Levamisole stimulation of neutrophil chemotaxis and chemokinesis by protection of both the leucoattractant and the cellular chemotactic response from inactivation by the peroxidase/hydrogen peroxide/halide system in vitro.

The effects of levamisole, at concentrations known to stimulate neutrophil motility, on neutrophil post-phagocytic metabolic activity were investigated. Levamisole at these concentrations caused inhibition of hexose monophosphate shunt (HMS) activity, superoxide production, hydrogen peroxide generation and myeloperoxidase (MPO), mediated iodination of ingested Candida albicans,. The inhibition of MPO-mediated iodination was not solely due to lack of H2O availability as a result of decreased HMS activity but also to a primary inhibition of iodination as shown in a cell-free system with horse-radish peroxidase (HRP) and added H2O2 and sodium iodide.

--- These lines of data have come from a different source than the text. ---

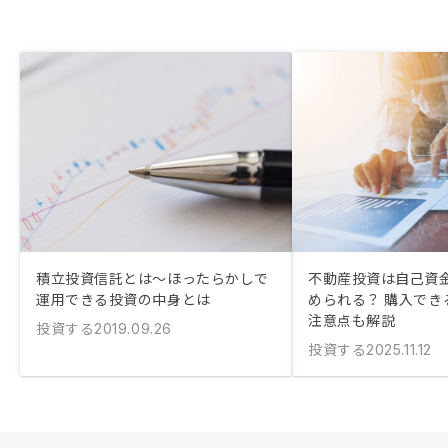
積立投資信託とは〜ほったらかしで
不動産投資は自己資金
運用できる投資の中身とは
められる？ 購入でき
注意点も解説
投資する
2019.09.26
投資する
2025.11.12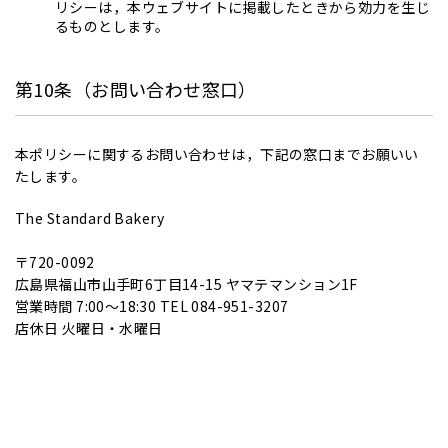
リシーは，本ウェブサイトに掲載したときから効力を生じ
るものとします。
第10条（お問い合わせ窓口）
本ポリシーに関するお問い合わせは，下記の窓口までお願いい
たします。
The Standard Bakery
〒720-0092
広島県福山市山手町6丁目14-15 ヤマテマンション1F
営業時間 7:00～18:30 TEL 084-951-3207
店休日 火曜日・水曜日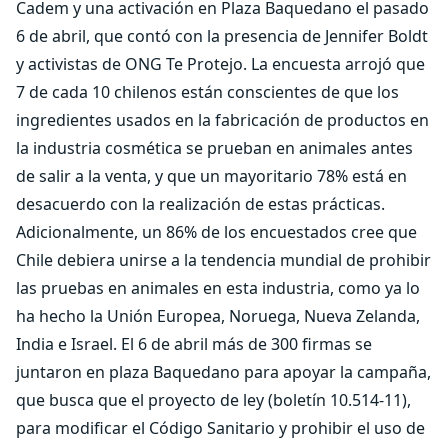
Cadem y una activación en Plaza Baquedano el pasado
6 de abril, que contó con la presencia de Jennifer Boldt
y activistas de ONG Te Protejo. La encuesta arrojó que
7 de cada 10 chilenos están conscientes de que los
ingredientes usados en la fabricación de productos en
la industria cosmética se prueban en animales antes
de salir a la venta, y que un mayoritario 78% está en
desacuerdo con la realización de estas prácticas.
Adicionalmente, un 86% de los encuestados cree que
Chile debiera unirse a la tendencia mundial de prohibir
las pruebas en animales en esta industria, como ya lo
ha hecho la Unión Europea, Noruega, Nueva Zelanda,
India e Israel. El 6 de abril más de 300 firmas se
juntaron en plaza Baquedano para apoyar la campaña,
que busca que el proyecto de ley (boletín 10.514-11),
para modificar el Código Sanitario y prohibir el uso de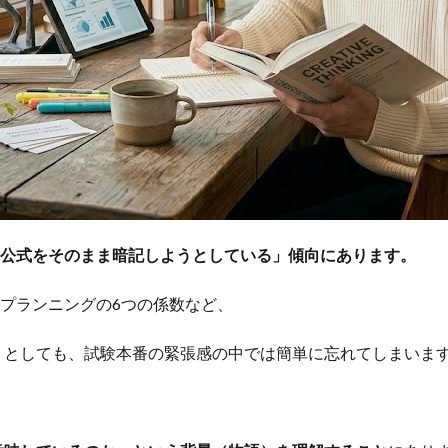
公式をそのまま暗記しようとしている」傾向にあります。
フプランニングの6つの係数など、
うとしても、試験本番の緊張感の中では簡単に忘れてしまいま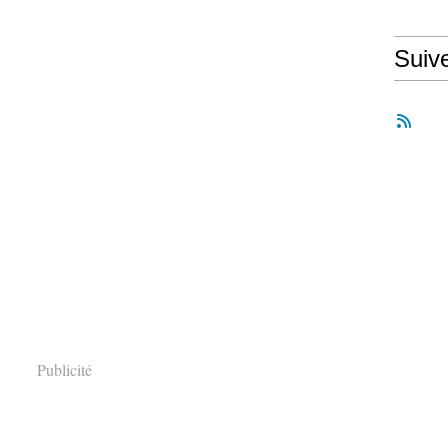
Suiv
Publicité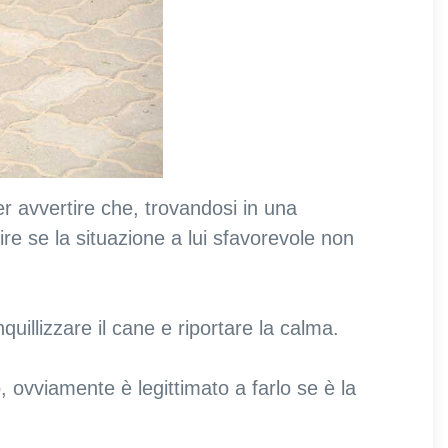
r avvertire che, trovandosi in una
ire se la situazione a lui sfavorevole non
nquillizzare il cane e riportare la calma.
, ovviamente è legittimato a farlo se è la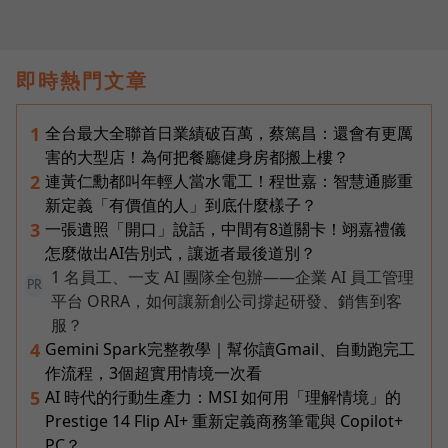
即時熱門文章
全台最大全聯首日業績破百萬，蔡篤昌：還會有更厲
1
害的大型店！為何把餐廳健身房都搬上樓？
連黃仁勳都叫年輕人當水電工！程世嘉：智慧通膨重
2
新定義「有價值的人」到底什麼樣子？
一張遺照「開口」說話，中間有8道關卡！翊嘉禮儀
3
怎麼做出AI告別式，讓逝者最後道別？
1 名員工、一支 AI 團隊全包辦——企業 AI 員工管理
PR
平台 ORRA，如何讓新創公司撐起研發、銷售到客
服？
Gemini Spark完整教學｜幫你讀Gmail、自動跑完工
4
作流程，3個超實用情境一次看
AI 時代的行動生產力：MSI 如何用「理解情境」的
5
Prestige 14 Flip AI+ 重新定義商務筆電與 Copilot+
PC？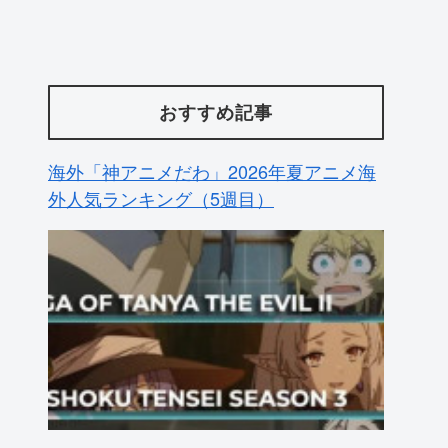
おすすめ記事
海外「神アニメだわ」2026年夏アニメ海
外人気ランキング（5週目）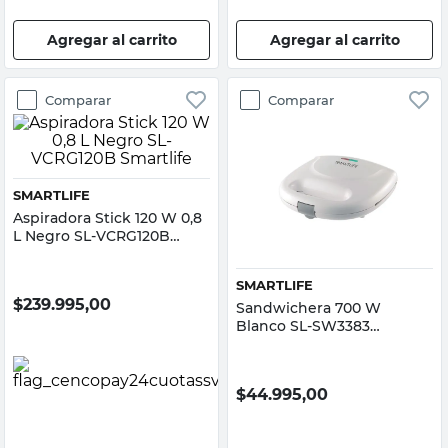
Agregar al carrito
Agregar al carrito
Comparar
Comparar
SMARTLIFE
Aspiradora Stick 120 W 0,8
L Negro SL-VCRG120B
Smartlife
SMARTLIFE
$
239.995,00
Sandwichera 700 W
Blanco SL-SW3383
Smartlife
$
44.995,00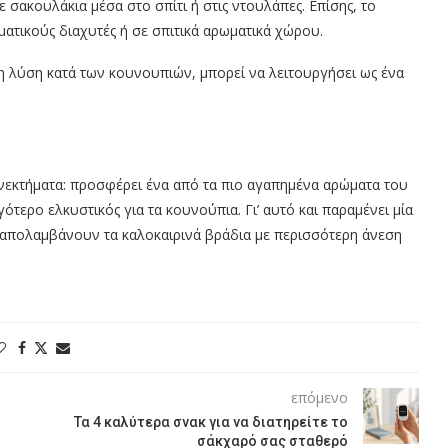
σακουλάκια μέσα στο σπίτι ή στις ντουλάπες. Επίσης, το
ματικούς διαχυτές ή σε σπιτικά αρωματικά χώρου.
νη λύση κατά των κουνουπιών, μπορεί να λειτουργήσει ως ένα
νεκτήματα: προσφέρει ένα από τα πιο αγαπημένα αρώματα του
ότερο ελκυστικός για τα κουνούπια. Γι’ αυτό και παραμένει μία
α απολαμβάνουν τα καλοκαιρινά βράδια με περισσότερη άνεση
επόμενο
Τα 4 καλύτερα σνακ για να διατηρείτε το
σάκχαρό σας σταθερό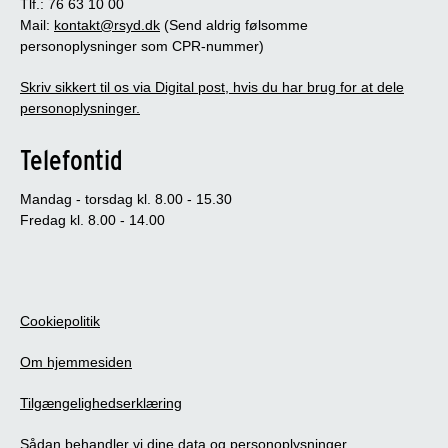
Tlf.: 76 63 10 00
Mail:
kontakt@rsyd.dk
(Send aldrig følsomme
personoplysninger som CPR-nummer)
Skriv sikkert til os via Digital post, hvis du har brug for at dele
personoplysninger.
Telefontid
Mandag - torsdag kl. 8.00 - 15.30
Fredag kl. 8.00 - 14.00
Cookiepolitik
Om hjemmesiden
Tilgængelighedserklæring
Sådan behandler vi dine data og personoplysninger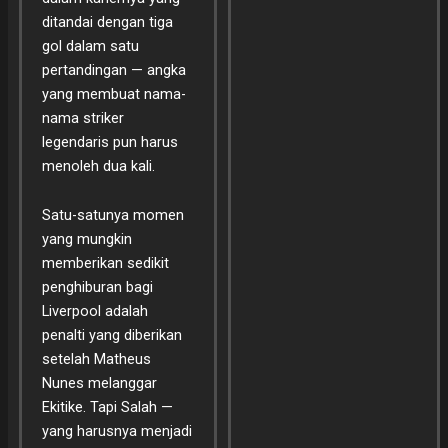
ditandai dengan tiga
gol dalam satu
pertandingan — angka
yang membuat nama-
nama striker
legendaris pun harus
menoleh dua kali.
Satu-satunya momen
yang mungkin
memberikan sedikit
penghiburan bagi
Liverpool adalah
penalti yang diberikan
setelah Matheus
Nunes melanggar
Ekitike. Tapi Salah —
yang harusnya menjadi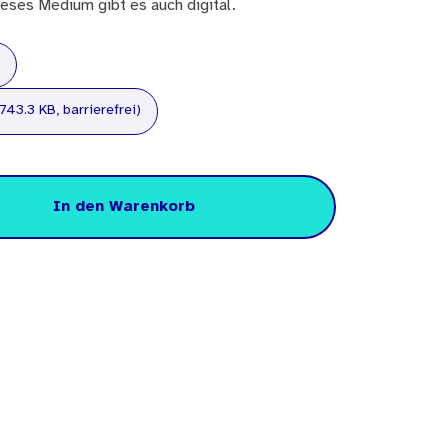
eses Medium gibt es auch digital.
743.3 KB, barrierefrei)
In den Warenkorb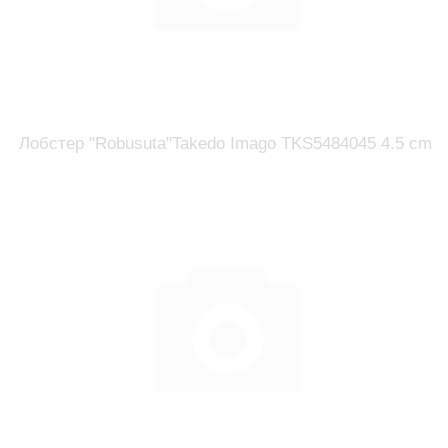
Лобстер "Robusuta"Takedo Imago TKS5484045 4.5 cm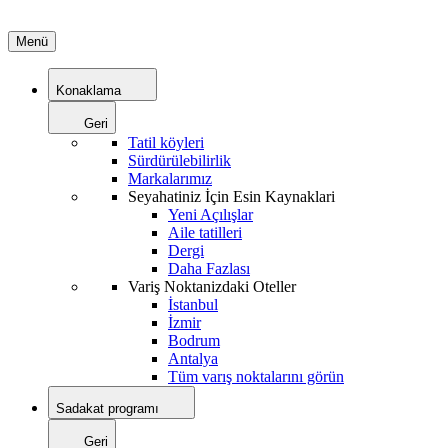
Menü
Konaklama
Geri
Tatil köyleri
Sürdürülebilirlik
Markalarımız
Seyahatiniz İçin Esin Kaynaklari
Yeni Açılışlar
Aile tatilleri
Dergi
Daha Fazlası
Variş Noktanizdaki Oteller
İstanbul
İzmir
Bodrum
Antalya
Tüm varış noktalarını görün
Sadakat programı
Geri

Further experiments were designed to investigate possible relationships between stimulation and motility and levamisole-induced inhibition of superoxide generation and peroxidase-mediated iodination. These showed that the peroxidase/halide/H2O2 system caused inactivation of both the leucoattractant and neutrophil chemotactic responsiveness. However, concentrations of levamisole, which stimulate motility and inhibit superoxide production and peroxidase-mediated iodination, protected both the leucoattractant response and the ability of the cell to respond to the leucoattractant from inactivation by the HRP/H2O2/iodide system.